News commentary

SCOTUS’ unsurprising decision on TikTok lays bare our hypocrisy about data privacy

Media Nation · Dan Kennedy · Last updated

We shouldn’t have been especially surprised that the Supreme Court voted unanimously to uphold the TikTok ban. After all, we have a long legal tradition when it comes to banning the foreign ownership of media companies.

Lest we forget, Rupert Murdoch was able to take his first steps in launching the Fox News Channel only by becoming an American citizen. The Australian media mogul took the oath in 1985 so he could purchase seven local television stations owned by Metromedia. FCC rules barred non-citizens from owning more than 20% of a U.S. broadcast entity.

Please become a supporter of Media Nation for just $5 a month. You’ll receive a weekly newsletter with exclusive content, a round-up of the week’s posts, photography and a song of the week.

Murdoch’s acquisition of Metromedia meant that he briefly owned WCVB-TV (Channel 5). Since Murdoch also owned the Boston Herald and the FCC forbade cross-ownership of a TV station and newspaper in the same market, Murdoch flipped WCVB to Hearst, which has owned it ever since. (This is unrelated to Murdoch’s failed attempt a few years later to hold on to Boston’s WFXT-Channel 25 while keeping the Herald. In that case, he ended up selling Channel 25 and retaining the Herald, though he later sold that, too.)

FCC jurisdiction applies almost exclusively to the dying universe of broadcast television and radio. The TikTok ban was approved by an act of Congress, passed by overwhelming bipartisan majorities and signed into law by President Biden. Donald Trump has indicated that he wants to work out a deal so TikTok can remain up and running in the U.S., and perhaps he will. So this entire episode may turn out to be a footnote.

What’s notable about the Supreme Court decision is that the justices were not impressed with the government’s contention that TikTok could be used to distributed propaganda at the behest of the Chinese government. That’s as it should be.

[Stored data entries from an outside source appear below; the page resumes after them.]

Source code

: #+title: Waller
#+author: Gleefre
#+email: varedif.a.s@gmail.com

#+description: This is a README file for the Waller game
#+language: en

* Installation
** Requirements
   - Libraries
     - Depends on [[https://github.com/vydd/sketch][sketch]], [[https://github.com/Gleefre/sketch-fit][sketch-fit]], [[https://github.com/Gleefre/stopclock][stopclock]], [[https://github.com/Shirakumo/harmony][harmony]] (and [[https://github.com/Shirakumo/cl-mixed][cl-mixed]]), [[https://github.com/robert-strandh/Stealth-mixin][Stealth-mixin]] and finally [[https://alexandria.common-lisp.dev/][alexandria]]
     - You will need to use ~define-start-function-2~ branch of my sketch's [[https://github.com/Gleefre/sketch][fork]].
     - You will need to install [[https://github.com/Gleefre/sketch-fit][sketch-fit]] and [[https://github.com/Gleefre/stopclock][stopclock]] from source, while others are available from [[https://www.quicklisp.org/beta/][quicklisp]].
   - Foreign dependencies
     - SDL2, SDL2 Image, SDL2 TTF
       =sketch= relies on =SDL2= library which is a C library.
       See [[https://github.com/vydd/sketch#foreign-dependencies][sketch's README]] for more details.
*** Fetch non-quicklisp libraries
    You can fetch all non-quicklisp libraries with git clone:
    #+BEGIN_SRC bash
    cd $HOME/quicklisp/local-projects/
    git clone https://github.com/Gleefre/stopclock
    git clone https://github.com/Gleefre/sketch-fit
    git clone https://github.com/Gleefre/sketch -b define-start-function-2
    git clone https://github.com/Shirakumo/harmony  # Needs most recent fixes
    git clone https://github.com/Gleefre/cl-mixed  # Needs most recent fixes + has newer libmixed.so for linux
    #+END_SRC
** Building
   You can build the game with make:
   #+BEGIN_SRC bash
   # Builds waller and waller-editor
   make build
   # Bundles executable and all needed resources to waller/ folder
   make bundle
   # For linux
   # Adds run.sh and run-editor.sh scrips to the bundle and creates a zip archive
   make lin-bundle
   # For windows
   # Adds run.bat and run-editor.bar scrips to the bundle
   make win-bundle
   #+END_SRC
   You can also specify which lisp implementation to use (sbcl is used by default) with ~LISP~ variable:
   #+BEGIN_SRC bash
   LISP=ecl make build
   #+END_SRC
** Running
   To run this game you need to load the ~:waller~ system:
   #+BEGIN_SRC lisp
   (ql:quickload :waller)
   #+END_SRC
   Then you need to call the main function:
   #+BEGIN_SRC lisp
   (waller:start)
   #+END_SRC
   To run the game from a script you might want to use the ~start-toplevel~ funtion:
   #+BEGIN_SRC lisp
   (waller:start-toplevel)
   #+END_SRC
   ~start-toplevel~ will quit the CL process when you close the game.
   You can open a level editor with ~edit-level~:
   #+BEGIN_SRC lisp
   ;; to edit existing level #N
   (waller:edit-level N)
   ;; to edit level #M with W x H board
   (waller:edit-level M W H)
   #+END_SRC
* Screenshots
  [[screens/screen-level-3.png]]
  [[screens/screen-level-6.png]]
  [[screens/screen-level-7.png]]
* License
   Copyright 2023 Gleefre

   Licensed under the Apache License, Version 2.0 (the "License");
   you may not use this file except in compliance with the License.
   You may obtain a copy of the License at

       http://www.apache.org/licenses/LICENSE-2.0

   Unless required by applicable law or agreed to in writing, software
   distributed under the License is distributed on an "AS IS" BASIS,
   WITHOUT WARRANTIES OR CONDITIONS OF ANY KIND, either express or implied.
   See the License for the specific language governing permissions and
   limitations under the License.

According to Amy Howe’s account of the decision, republished by SCOTUSblog, Justice Neil Gorsuch’s concurrence underscored that the issue was foreign ownership, not free speech.

Gorsuch, Howe notes, “emphasized that the court was correct in not ‘endorsing the government’s asserted interest in preventing “the covert manipulation of content”’ to justify the TikTok ban. ‘One man’s “covert content manipulation,”’ he observed, ‘is another’s “editorial discretion.”’”

The real problem with foreign ownership is that the Chinese government could demand that TikTok (I’m not going to get into the complex arrangement between TikTok and its parent company, ByteDance) turn over the massive amounts of user data that it hoovers up in order to fine-tune its algorithm and to sell you stuff. Of course, American-owned platforms do the same thing, and you might think there’s not a great deal of moral difference between Xi Jinping or Mark Zuckerberg (or Co-President-Elect Elon Musk) having access to your data. And you might even be right. But the legal distinction strikes me as fairly obvious.

Is there hypocrisy at work here? You bet, because the U.S. government has long claimed the right to access user data from American-based platforms in the name of national security. As Andrew K. Woods writes for Lawfare:

The Court noted: “TikTok Ltd. is subject to Chinese laws that require it to ‘assist or cooperate’ with the Chinese Government’s ‘intelligence work’ and to ensure that the Chinese Government has ‘the power to access and control private data’ the company holds.”

The Court could have written a nearly identical sentence about Meta or Google, vis-à-vis American law, like this: “Meta is subject to American law that requires it to assist or cooperate with the American government’s intelligence work and to ensure that the American government has the power to access and control private data the company holds.”

American firms are subject to American laws — like the Stored Communications Act, especially as modified by the CLOUD Act, and intelligence laws like the Foreign Intelligence Surveillance Act — that give the U.S. government legal means to access customer data, especially foreign customer data, for national security and intelligence purposes.

The ban takes effect Sunday, and the Biden White House has said it’s not going to make any efforts to enforce it with Trump taking office the next day. Trump was originally all in favor of the ban; then one of his billionaire donors urged him to change his mind. It didn’t hurt that Trump’s TikTok account turned out to be popular with his supporters.

So it seems like the most likely outcome is that Trump announces an extension while trying to work out some sort of settlement.